The domain metric is always computed by the evaluator on hidden seeds, never self-reported by the agent. Nothing the deployer does can influence scoring except by producing genuinely better agent behavior.

Artifact parsing

parse_artifacts normalizes agent outputs — trained checkpoints, the batch submission file, logs, produced code — into artifacts_manifest.json. It records what exists and its hashes; it must never include hidden seeds, reference solutions, API keys, or private prompts. The manifest is one of the allowlisted files in the submission bundle and is subject to the website's safe-extraction and schema checks.

Trajectory capability flags

Trajectory events (schema ale-trajectory-event/v1) carry capability flags that declare what a given adapter can faithfully report. The most common is token accounting: some adapters read exact usage from the provider API, while others can only estimate. In the latter case the API-usage metadata is marked approximate so downstream consumers do not treat it as exact.

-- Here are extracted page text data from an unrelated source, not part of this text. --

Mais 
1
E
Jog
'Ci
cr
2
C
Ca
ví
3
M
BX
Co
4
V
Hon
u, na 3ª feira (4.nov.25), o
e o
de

CapabilityMeaningIf unavailable
Exact tokensProvider-reported usage per callFlagged as approximate estimate
Tool-call captureStructured tool invocations recordedFalls back to raw shell/stdout
Wall-clock stampsPer-event wall_time presentOrdering degrades to sequence-only

Cross-producer ordering uses wall_time plus a monotonic producer_sequence; monotonic clocks are only meaningful within a single producer. Chain-of-thought is never recorded — only system-visible model messages, tool calls, shell commands, stdout/stderr, and API-usage metadata.

Trust level

Every event the agent produces is recorded at trust level untrusted_agent — without exception. This is by construction: the agent is the party whose claims the benchmark cannot take at face value. Verification therefore leans on the evaluator's trusted_evaluator results and the harness's trusted_harness records, not on anything the agent asserts. See Verification levels and the Security model for how untrusted output is contained and audited.